## Problem description
Tally the lines below containing "down" and report only the total.

## Recorded data
▼

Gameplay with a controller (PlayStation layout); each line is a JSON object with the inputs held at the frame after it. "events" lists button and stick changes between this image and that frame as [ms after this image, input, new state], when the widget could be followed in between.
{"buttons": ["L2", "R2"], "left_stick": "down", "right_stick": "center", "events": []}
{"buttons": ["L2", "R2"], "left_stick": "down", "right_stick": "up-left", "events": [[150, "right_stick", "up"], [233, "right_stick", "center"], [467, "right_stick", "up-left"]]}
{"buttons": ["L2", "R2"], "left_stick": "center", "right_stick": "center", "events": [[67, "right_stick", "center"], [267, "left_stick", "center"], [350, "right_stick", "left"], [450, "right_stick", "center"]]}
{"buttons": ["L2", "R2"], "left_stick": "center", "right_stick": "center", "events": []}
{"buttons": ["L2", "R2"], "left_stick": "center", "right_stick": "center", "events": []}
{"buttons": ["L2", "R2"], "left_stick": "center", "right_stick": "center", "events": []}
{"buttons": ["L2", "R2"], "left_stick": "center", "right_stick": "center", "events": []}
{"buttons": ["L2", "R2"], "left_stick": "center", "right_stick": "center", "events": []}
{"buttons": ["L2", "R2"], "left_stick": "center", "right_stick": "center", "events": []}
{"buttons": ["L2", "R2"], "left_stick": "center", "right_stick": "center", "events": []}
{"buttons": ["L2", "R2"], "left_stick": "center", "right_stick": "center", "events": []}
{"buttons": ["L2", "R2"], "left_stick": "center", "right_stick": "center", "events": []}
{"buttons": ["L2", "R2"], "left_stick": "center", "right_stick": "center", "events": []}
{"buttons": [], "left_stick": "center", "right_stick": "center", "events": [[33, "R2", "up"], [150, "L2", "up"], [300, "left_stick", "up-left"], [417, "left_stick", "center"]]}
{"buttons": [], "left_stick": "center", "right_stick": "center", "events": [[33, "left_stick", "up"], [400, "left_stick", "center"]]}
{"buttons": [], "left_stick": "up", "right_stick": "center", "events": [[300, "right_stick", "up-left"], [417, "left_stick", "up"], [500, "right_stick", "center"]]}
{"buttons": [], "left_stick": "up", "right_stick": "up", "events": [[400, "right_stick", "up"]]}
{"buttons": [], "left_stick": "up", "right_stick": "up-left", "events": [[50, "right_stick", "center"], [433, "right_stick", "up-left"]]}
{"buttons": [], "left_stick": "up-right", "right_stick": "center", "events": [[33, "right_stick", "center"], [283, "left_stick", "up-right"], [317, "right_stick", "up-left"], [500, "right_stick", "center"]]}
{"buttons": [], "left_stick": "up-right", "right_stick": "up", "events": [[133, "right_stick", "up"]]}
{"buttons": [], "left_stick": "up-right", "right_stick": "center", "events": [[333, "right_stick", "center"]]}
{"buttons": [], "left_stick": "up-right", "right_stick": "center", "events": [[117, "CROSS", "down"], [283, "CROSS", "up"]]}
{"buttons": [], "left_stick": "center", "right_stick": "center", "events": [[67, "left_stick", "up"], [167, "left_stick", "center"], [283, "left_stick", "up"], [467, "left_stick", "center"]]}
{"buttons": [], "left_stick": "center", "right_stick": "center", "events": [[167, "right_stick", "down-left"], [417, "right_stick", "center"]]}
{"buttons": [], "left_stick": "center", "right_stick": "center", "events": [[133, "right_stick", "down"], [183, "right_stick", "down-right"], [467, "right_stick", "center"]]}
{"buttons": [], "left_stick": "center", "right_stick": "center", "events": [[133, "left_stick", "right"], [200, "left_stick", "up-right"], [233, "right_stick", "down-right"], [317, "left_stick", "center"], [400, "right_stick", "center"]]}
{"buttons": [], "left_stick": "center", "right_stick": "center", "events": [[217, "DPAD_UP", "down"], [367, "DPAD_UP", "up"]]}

▲

## Result of the exercise
7